Work item → Copy every entry exactly, but skip the pictures.

*** The data ***

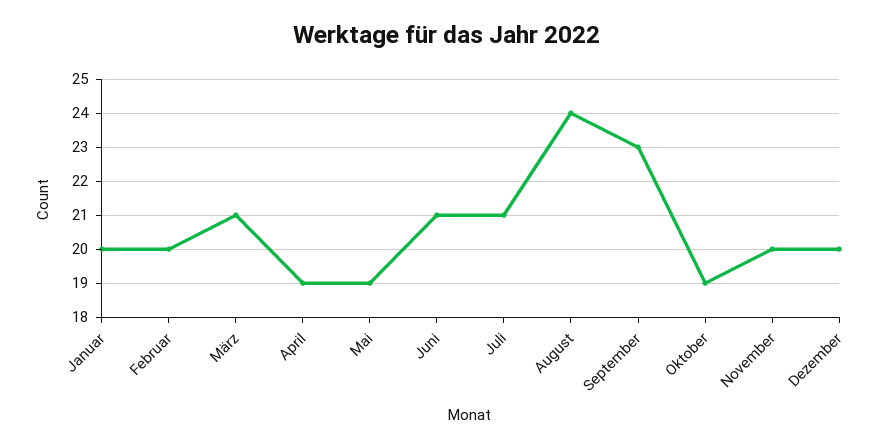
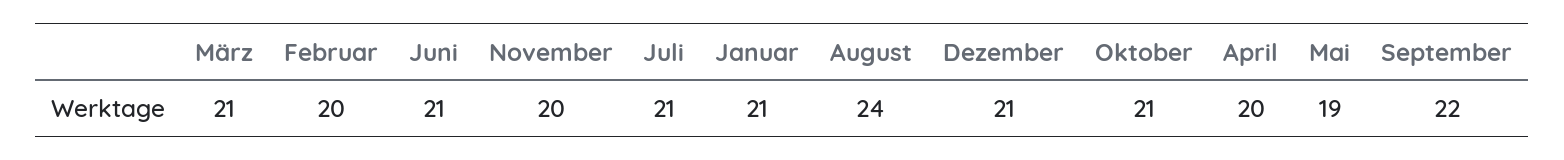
  {
-   "Januar": 20,
+   "Januar": 21,
    "Februar": 20,
    "März": 21,
-   "April": 19,
+   "April": 20,
    "Mai": 19,
    "Juni": 21,
    "Juli": 21,
    "August": 24,
-   "September": 23,
+   "September": 22,
-   "Oktober": 19,
+   "Oktober": 21,
    "November": 20,
-   "Dezember": 20
+   "Dezember": 21
  }

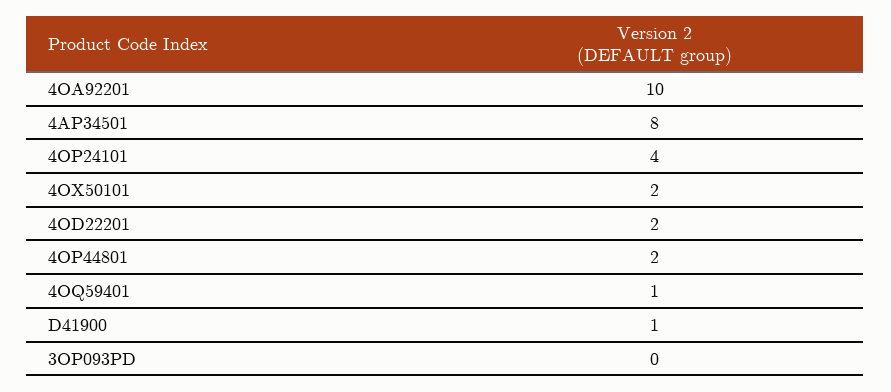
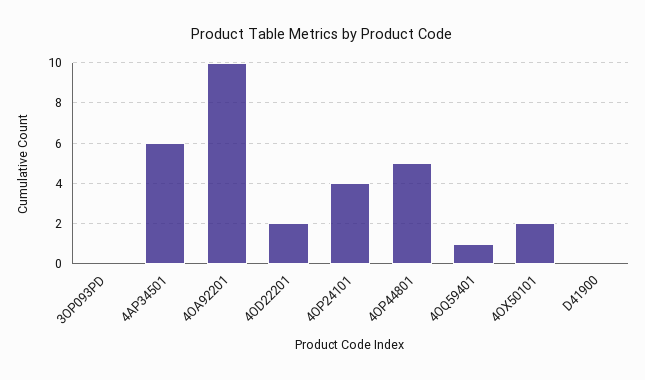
  {
    "4OA92201": 10,
-   "4AP34501": 8,
+   "4AP34501": 6,
    "4OP24101": 4,
    "4OX50101": 2,
    "4OD22201": 2,
-   "4OP44801": 2,
+   "4OP44801": 5,
    "4OQ59401": 1,
-   "D41900": 1,
+   "D41900": 0,
    "3OP093PD": 0
  }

*** End of The data ***

Output →
  {
-   "Januar": 20,
+   "Januar": 21,
    "Februar": 20,
    "März": 21,
-   "April": 19,
+   "April": 20,
    "Mai": 19,
    "Juni": 21,
    "Juli": 21,
    "August": 24,
-   "September": 23,
+   "September": 22,
-   "Oktober": 19,
+   "Oktober": 21,
    "November": 20,
-   "Dezember": 20
+   "Dezember": 21
  }

  {
    "4OA92201": 10,
-   "4AP34501": 8,
+   "4AP34501": 6,
    "4OP24101": 4,
    "4OX50101": 2,
    "4OD22201": 2,
-   "4OP44801": 2,
+   "4OP44801": 5,
    "4OQ59401": 1,
-   "D41900": 1,
+   "D41900": 0,
    "3OP093PD": 0
  }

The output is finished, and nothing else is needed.